Repeat the records exactly, minus the pictures.

(STORED DATA Opens)

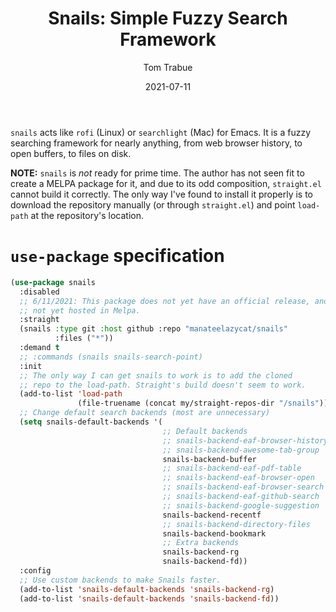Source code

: #+TITLE:    Snails: Simple Fuzzy Search Framework
#+AUTHOR:   Tom Trabue
#+EMAIL:    tom.trabue@gmail.com
#+DATE:     2021-07-11
#+TAGS:
#+STARTUP: fold

=snails= acts like =rofi= (Linux) or =searchlight= (Mac) for Emacs. It is a
fuzzy searching framework for nearly anything, from web browser history, to open
buffers, to files on disk.

*NOTE:* =snails= is /not/ ready for prime time. The author has not seen fit to
create a MELPA package for it, and due to its odd composition, =straight.el=
cannot build it correctly. The only way I've found to install it properly is to
download the repository manually (or through =straight.el=) and point
=load-path= at the repository's location.

* =use-package= specification
#+begin_src emacs-lisp
  (use-package snails
    :disabled
    ;; 6/11/2021: This package does not yet have an official release, and is
    ;; not yet hosted in Melpa.
    :straight
    (snails :type git :host github :repo "manateelazycat/snails"
            :files ("*"))
    :demand t
    ;; :commands (snails snails-search-point)
    :init
    ;; The only way I can get snails to work is to add the cloned
    ;; repo to the load-path. Straight's build doesn't seem to work.
    (add-to-list 'load-path
                 (file-truename (concat my/straight-repos-dir "/snails")))
    ;; Change default search backends (most are unnecessary)
    (setq snails-default-backends '(
                                    ;; Default backends
                                    ;; snails-backend-eaf-browser-history
                                    ;; snails-backend-awesome-tab-group
                                    snails-backend-buffer
                                    ;; snails-backend-eaf-pdf-table
                                    ;; snails-backend-eaf-browser-open
                                    ;; snails-backend-eaf-browser-search
                                    ;; snails-backend-eaf-github-search
                                    ;; snails-backend-google-suggestion
                                    snails-backend-recentf
                                    ;; snails-backend-directory-files
                                    snails-backend-bookmark
                                    ;; Extra backends
                                    snails-backend-rg
                                    snails-backend-fd))
    :config
    ;; Use custom backends to make Snails faster.
    (add-to-list 'snails-default-backends 'snails-backend-rg)
    (add-to-list 'snails-default-backends 'snails-backend-fd))
#+end_src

(STORED DATA Closes)

• YOUR RESPONSE:
Source code

: #+TITLE:    Snails: Simple Fuzzy Search Framework
#+AUTHOR:   Tom Trabue
#+EMAIL:    tom.trabue@gmail.com
#+DATE:     2021-07-11
#+TAGS:
#+STARTUP: fold

=snails= acts like =rofi= (Linux) or =searchlight= (Mac) for Emacs. It is a
fuzzy searching framework for nearly anything, from web browser history, to open
buffers, to files on disk.

*NOTE:* =snails= is /not/ ready for prime time. The author has not seen fit to
create a MELPA package for it, and due to its odd composition, =straight.el=
cannot build it correctly. The only way I've found to install it properly is to
download the repository manually (or through =straight.el=) and point
=load-path= at the repository's location.

* =use-package= specification
#+begin_src emacs-lisp
  (use-package snails
    :disabled
    ;; 6/11/2021: This package does not yet have an official release, and is
    ;; not yet hosted in Melpa.
    :straight
    (snails :type git :host github :repo "manateelazycat/snails"
            :files ("*"))
    :demand t
    ;; :commands (snails snails-search-point)
    :init
    ;; The only way I can get snails to work is to add the cloned
    ;; repo to the load-path. Straight's build doesn't seem to work.
    (add-to-list 'load-path
                 (file-truename (concat my/straight-repos-dir "/snails")))
    ;; Change default search backends (most are unnecessary)
    (setq snails-default-backends '(
                                    ;; Default backends
                                    ;; snails-backend-eaf-browser-history
                                    ;; snails-backend-awesome-tab-group
                                    snails-backend-buffer
                                    ;; snails-backend-eaf-pdf-table
                                    ;; snails-backend-eaf-browser-open
                                    ;; snails-backend-eaf-browser-search
                                    ;; snails-backend-eaf-github-search
                                    ;; snails-backend-google-suggestion
                                    snails-backend-recentf
                                    ;; snails-backend-directory-files
                                    snails-backend-bookmark
                                    ;; Extra backends
                                    snails-backend-rg
                                    snails-backend-fd))
    :config
    ;; Use custom backends to make Snails faster.
    (add-to-list 'snails-default-backends 'snails-backend-rg)
    (add-to-list 'snails-default-backends 'snails-backend-fd))
#+end_src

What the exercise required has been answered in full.